087 寝ている時間が何だかんだ言って一番幸せ
前回のあらすじ… 『なんて奴だ…私の知っている唯一の外来語を完璧に使いこなしているだと…こいつ、できる!!!』 ピシャァァァンと全身に稲妻が走るような衝撃を覚えた並盛ちひろ十四歳。 果たして、彼女は目の前にいるヒバリンゴリラッキョウこと雲雀恭弥を倒すことができるのであろうか…
次回!!最終話――名前はやっぱりヒバリンゴリラッキョウララクダリアの方がよくね―― 二時間の超絶スペシャルでお送りいたします、皆!!見てね!!!
「いつまでたっても倒せないと思うけど。」
おっとォ、自分の名前についてはあえてのスルースキルを使いやがったか、なるほど。十年も経つと少しは芸人魂が薄れてくるんだな。

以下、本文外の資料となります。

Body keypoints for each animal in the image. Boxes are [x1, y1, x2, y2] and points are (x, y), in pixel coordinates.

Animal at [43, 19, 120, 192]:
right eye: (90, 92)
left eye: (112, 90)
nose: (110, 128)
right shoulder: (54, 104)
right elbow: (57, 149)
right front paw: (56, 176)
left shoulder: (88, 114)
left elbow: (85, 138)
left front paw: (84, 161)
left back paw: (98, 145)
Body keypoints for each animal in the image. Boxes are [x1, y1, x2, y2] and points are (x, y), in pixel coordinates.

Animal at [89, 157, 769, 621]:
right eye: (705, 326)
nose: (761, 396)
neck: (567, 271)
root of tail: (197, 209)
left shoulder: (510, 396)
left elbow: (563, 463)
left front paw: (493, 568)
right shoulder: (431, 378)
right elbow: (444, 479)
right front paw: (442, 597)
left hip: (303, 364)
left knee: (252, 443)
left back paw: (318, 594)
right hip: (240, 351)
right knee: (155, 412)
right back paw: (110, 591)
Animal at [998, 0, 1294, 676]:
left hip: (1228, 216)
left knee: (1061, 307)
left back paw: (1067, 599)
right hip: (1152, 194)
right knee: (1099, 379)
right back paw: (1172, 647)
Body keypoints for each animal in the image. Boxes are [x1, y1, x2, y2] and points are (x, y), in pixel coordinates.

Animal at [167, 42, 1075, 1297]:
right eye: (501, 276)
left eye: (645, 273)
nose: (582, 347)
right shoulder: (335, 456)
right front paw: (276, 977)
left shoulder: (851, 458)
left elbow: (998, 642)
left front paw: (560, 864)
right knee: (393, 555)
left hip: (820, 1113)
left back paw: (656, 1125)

もうちょっと気の利いたツッコミが欲しいところだった!!ヒバリンマイナス10ポインツゥ!!!
「くだらないこと言ってないでさっさと着替えなよ、まだまだ未来編はつづくからね。」 『わぷっ』
ヒバリは布団から立ち上がり、クローゼットの中から何やら布を取出して私に投げつける。 何だコレ、ワイシャツ?

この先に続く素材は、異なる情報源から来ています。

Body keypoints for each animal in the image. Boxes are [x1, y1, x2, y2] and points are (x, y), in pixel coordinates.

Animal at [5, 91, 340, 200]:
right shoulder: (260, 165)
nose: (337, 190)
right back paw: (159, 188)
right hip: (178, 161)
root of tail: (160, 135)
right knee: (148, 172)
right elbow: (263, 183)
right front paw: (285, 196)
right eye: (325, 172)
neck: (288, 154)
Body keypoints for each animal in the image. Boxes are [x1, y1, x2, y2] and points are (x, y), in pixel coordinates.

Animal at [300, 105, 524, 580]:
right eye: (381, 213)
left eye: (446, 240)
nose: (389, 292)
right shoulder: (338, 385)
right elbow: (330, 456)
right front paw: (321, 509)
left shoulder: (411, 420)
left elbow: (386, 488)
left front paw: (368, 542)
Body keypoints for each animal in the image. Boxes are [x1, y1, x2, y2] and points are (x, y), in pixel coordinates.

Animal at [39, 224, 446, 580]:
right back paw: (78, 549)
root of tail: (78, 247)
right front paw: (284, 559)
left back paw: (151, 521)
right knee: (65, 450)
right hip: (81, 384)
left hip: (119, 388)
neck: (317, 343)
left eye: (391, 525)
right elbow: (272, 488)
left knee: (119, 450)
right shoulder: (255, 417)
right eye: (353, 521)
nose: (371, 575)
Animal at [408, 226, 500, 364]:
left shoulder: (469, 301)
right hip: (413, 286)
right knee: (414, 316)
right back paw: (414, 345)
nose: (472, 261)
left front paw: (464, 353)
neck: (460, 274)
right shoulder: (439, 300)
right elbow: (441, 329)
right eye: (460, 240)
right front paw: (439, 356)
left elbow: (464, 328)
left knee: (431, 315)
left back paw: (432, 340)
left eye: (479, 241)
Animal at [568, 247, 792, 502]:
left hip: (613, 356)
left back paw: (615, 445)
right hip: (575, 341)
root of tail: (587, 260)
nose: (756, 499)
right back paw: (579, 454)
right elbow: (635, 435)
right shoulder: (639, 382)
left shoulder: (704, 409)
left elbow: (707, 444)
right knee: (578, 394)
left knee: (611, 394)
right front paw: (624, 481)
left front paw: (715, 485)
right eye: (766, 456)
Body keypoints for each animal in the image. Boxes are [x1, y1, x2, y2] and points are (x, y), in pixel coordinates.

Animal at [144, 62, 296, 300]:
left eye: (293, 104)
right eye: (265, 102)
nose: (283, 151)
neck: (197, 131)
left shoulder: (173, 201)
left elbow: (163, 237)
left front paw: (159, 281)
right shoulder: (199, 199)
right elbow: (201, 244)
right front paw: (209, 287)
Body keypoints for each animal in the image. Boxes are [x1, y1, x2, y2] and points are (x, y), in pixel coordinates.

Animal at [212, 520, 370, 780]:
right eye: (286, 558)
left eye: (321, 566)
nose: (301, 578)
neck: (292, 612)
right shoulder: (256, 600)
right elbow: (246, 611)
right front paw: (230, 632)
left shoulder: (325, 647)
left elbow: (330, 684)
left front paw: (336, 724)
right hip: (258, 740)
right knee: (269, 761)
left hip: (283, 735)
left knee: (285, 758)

「どうせ着替えがないんでしょ、神社にある君の服は……高価な巫女のヤツしか無いし。僕の着るしかないじゃないか。」
いや、でもこれ… バサリと無地の白いワイシャツを広げれば、私のひざ下まである丈の大きさのモノ。
ヒバリも成長してるんだねェ…なんて思わねェよ、私は。そのうちテメーの背丈を抜かしてやるからな、ピヨピヨチキンめ。
『いやでもこれじゃぁ私が着たらブカブカじゃねーの、もっとマシなのないのか?』
つーかチキン、私の目の前で着替えるな。スーツのズボンに履き替えるな。パンツ見えるぞいいのか、コノヤロー。まぁ私は全然気にしてないけどね、目に入ったら痛いけど。
ったく、ちょっとぐらい意識したらどうだ、ちくしょうめ。そんなんじゃお嫁にいけないぞ!!……ん?お嫁?…あれ?ああ、婿さんだよ、嫁じゃァ女になっちまうな。 ヒバリが女になったら…ぷーくす!!!想像しただけでも…寒気がするぜ。
「僕が婿に行けなくても、君が貰ってくれるんでしょ?」 『は?』
何、アラビア語で喋んないでくんない。私そこまで外国の言語は嗜んでない。
シュルリと紫色のネクタイをシャツの襟に通して、こちらを毎度同じく斜め下45ドヤで向く彼。
十年もの月日が流れたヒバリのそれだけの仕草が妙に、そして無駄に色気を放出している気がしなくもない。 タグをつけるのであれば…そうだな。“無駄に洗練された無駄の無い無駄な動き”とでも…アレ、なんか違うな。 まぁだからなんだっつー話ではあるのだが。
そしてチキンよ、お前恐ろしいほどにネクタイの色のセンスねェな。紫はねーだろ。
『誰がいつどっかのフライドチキンを婿に迎えるだって?耳をトイレで洗浄してからもっかい出直してこい。』 「確か二三年前だったかな…いや、十年前のことだ。言ったんだよ、ちひろが。僕にね。」
これでいいかな、と彼は自分のさっきまで着ていた浴衣を拾い上げ、私の近くにやってくる。 なんだ、これを着ろってか。てめーのパジャマを?
「コレが僕の持ってる中で一番小さい服。そろそろ買い換えようと思ってた頃だったし…丁度良かった、これを君にあげるよ。さっさと着替えてきて、隣の部屋使っていいから。」 『あんま、嬉しくねェな…まぁ制服のままいるよりはマシか。……着替え覗いたりしたら咬み殺すどころの騒ぎじゃねーからな、覚えとけよ。』
「何言ってんの?幼い君に発情するわけないでしょ。」 『したらただのロリコンだよ、クソじじい』
ほら着替えてきなよ、とせかされ背中を押される際に爪をたてられたのは言うまでもないだろう。